#### Brief
Copy exactly the lines of the data below that run from the line holding "Price: £25.95" through the line holding "information on this", both ends included.
== Segment start ==
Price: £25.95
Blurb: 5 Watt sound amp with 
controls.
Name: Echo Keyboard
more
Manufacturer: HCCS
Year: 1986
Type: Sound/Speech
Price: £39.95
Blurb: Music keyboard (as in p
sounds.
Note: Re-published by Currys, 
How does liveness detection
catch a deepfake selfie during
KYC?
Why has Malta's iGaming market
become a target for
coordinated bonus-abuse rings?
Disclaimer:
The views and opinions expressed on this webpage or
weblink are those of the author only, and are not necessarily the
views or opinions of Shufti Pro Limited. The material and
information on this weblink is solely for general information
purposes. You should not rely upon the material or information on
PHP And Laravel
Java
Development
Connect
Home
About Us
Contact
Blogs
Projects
== Segment end ==
== Segment start ==
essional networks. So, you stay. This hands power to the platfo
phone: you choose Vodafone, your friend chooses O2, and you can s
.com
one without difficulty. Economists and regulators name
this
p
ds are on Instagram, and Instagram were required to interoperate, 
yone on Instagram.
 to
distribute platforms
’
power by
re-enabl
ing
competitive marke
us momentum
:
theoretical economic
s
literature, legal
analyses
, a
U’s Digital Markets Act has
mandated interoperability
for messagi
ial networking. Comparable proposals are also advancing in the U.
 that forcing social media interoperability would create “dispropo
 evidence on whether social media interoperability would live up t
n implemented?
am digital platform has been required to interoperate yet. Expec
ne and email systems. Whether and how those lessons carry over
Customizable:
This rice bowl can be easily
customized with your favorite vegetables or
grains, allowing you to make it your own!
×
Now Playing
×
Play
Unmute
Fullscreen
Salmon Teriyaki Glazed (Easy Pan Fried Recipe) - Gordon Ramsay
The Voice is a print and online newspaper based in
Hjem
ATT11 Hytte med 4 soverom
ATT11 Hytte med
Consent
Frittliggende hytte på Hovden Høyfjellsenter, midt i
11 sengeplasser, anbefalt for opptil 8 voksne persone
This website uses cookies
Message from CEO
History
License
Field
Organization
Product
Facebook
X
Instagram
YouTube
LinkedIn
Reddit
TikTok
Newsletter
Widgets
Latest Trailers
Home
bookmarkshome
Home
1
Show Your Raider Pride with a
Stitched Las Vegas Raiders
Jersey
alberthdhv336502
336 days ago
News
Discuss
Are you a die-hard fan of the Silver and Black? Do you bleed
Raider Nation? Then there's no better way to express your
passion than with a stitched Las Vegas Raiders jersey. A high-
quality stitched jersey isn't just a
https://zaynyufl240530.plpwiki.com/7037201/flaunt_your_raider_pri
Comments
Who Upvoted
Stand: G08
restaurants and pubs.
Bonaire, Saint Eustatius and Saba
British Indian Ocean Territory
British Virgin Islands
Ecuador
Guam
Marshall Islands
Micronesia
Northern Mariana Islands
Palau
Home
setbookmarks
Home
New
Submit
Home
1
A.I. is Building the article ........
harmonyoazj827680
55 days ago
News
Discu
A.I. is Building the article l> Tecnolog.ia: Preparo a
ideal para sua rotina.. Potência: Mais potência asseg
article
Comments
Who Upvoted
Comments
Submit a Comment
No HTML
== Segment end ==
#### Solution to the exercise
Price: £25.95
Blurb: 5 Watt sound amp with 
controls.
Name: Echo Keyboard
more
Manufacturer: HCCS
Year: 1986
Type: Sound/Speech
Price: £39.95
Blurb: Music keyboard (as in p
sounds.
Note: Re-published by Currys, 
How does liveness detection
catch a deepfake selfie during
KYC?
Why has Malta's iGaming market
become a target for
coordinated bonus-abuse rings?
Disclaimer:
The views and opinions expressed on this webpage or
weblink are those of the author only, and are not necessarily the
views or opinions of Shufti Pro Limited. The material and
information on this weblink is solely for general information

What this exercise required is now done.